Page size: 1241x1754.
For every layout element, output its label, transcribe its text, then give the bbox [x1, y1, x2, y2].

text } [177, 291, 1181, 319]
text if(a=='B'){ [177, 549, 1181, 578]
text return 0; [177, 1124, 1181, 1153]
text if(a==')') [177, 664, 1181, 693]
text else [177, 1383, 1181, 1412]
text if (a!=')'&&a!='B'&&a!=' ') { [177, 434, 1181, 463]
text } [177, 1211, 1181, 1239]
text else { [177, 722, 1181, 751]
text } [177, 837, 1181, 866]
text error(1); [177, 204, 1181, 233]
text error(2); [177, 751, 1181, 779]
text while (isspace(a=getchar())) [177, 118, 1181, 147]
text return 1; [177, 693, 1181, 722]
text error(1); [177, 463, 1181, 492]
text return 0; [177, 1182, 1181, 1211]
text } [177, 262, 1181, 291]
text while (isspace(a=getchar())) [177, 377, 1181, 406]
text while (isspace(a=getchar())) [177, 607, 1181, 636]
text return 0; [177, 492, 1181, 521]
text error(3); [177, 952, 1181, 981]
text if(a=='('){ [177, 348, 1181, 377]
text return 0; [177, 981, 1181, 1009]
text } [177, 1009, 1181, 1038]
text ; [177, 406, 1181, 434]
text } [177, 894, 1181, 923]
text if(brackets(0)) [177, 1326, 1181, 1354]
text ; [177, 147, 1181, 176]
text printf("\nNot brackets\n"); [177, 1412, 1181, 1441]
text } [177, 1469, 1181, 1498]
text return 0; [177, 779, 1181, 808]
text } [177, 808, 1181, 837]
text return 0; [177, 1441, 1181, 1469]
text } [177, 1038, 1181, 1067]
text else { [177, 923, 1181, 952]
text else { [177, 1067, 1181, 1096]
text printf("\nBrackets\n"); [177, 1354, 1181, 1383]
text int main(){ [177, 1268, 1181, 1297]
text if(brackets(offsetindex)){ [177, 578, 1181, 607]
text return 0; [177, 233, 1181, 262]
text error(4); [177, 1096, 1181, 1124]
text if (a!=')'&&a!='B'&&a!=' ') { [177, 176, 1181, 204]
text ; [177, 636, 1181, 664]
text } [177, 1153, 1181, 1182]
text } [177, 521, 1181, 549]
# # # # # # #
## Problem statement
Reproduce the lines of these rows word for word.

## Reply
Page size: 1241x1754.
For every layout element, output its label, transcribe its text, then give the bbox [x1, y1, x2, y2].

text } [177, 291, 1181, 319]
text if(a=='B'){ [177, 549, 1181, 578]
text return 0; [177, 1124, 1181, 1153]
text if(a==')') [177, 664, 1181, 693]
text else [177, 1383, 1181, 1412]
text if (a!=')'&&a!='B'&&a!=' ') { [177, 434, 1181, 463]
text } [177, 1211, 1181, 1239]
text else { [177, 722, 1181, 751]
text } [177, 837, 1181, 866]
text error(1); [177, 204, 1181, 233]
text error(2); [177, 751, 1181, 779]
text while (isspace(a=getchar())) [177, 118, 1181, 147]
text return 1; [177, 693, 1181, 722]
text error(1); [177, 463, 1181, 492]
text return 0; [177, 1182, 1181, 1211]
text } [177, 262, 1181, 291]
text while (isspace(a=getchar())) [177, 377, 1181, 406]
text while (isspace(a=getchar())) [177, 607, 1181, 636]
text return 0; [177, 492, 1181, 521]
text error(3); [177, 952, 1181, 981]
text if(a=='('){ [177, 348, 1181, 377]
text return 0; [177, 981, 1181, 1009]
text } [177, 1009, 1181, 1038]
text ; [177, 406, 1181, 434]
text } [177, 894, 1181, 923]
text if(brackets(0)) [177, 1326, 1181, 1354]
text ; [177, 147, 1181, 176]
text printf("\nNot brackets\n"); [177, 1412, 1181, 1441]
text } [177, 1469, 1181, 1498]
text return 0; [177, 779, 1181, 808]
text } [177, 808, 1181, 837]
text return 0; [177, 1441, 1181, 1469]
text } [177, 1038, 1181, 1067]
text else { [177, 923, 1181, 952]
text else { [177, 1067, 1181, 1096]
text printf("\nBrackets\n"); [177, 1354, 1181, 1383]
text int main(){ [177, 1268, 1181, 1297]
text if(brackets(offsetindex)){ [177, 578, 1181, 607]
text return 0; [177, 233, 1181, 262]
text error(4); [177, 1096, 1181, 1124]
text if (a!=')'&&a!='B'&&a!=' ') { [177, 176, 1181, 204]
text ; [177, 636, 1181, 664]
text } [177, 1153, 1181, 1182]
text } [177, 521, 1181, 549]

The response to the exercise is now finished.